ACTION ITEM →
Pictures in the records below are skipped; the rest is copied exactly.

═══ DATA FOR ANALYSIS

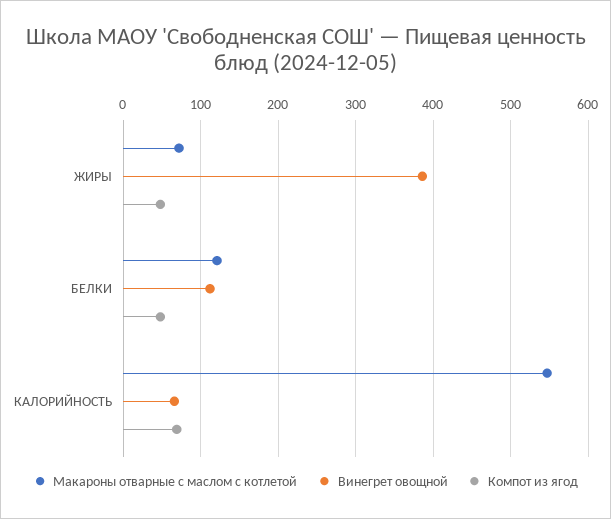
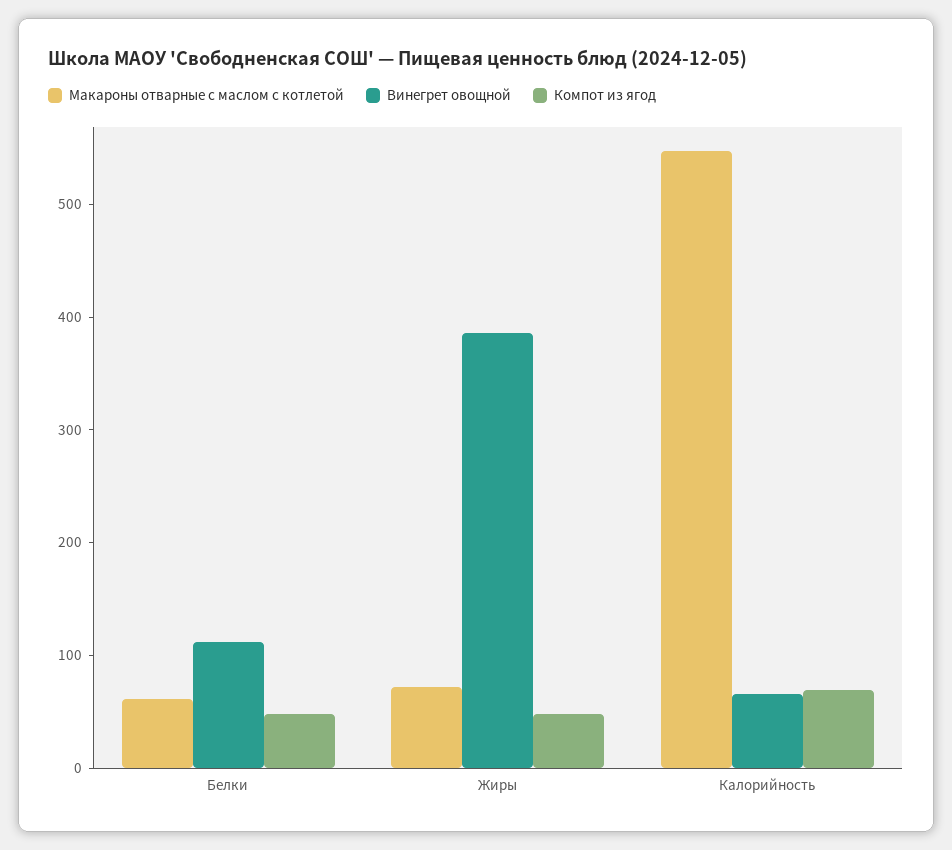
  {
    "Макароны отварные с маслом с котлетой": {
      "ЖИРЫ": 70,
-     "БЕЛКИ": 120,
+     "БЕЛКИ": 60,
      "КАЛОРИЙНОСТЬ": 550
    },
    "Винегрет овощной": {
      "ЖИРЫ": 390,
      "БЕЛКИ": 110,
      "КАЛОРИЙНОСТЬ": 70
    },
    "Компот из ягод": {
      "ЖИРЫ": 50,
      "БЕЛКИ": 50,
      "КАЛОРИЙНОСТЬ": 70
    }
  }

══════

ANSWER →
  {
    "Макароны отварные с маслом с котлетой": {
      "ЖИРЫ": 70,
-     "БЕЛКИ": 120,
+     "БЕЛКИ": 60,
      "КАЛОРИЙНОСТЬ": 550
    },
    "Винегрет овощной": {
      "ЖИРЫ": 390,
      "БЕЛКИ": 110,
      "КАЛОРИЙНОСТЬ": 70
    },
    "Компот из ягод": {
      "ЖИРЫ": 50,
      "БЕЛКИ": 50,
      "КАЛОРИЙНОСТЬ": 70
    }
  }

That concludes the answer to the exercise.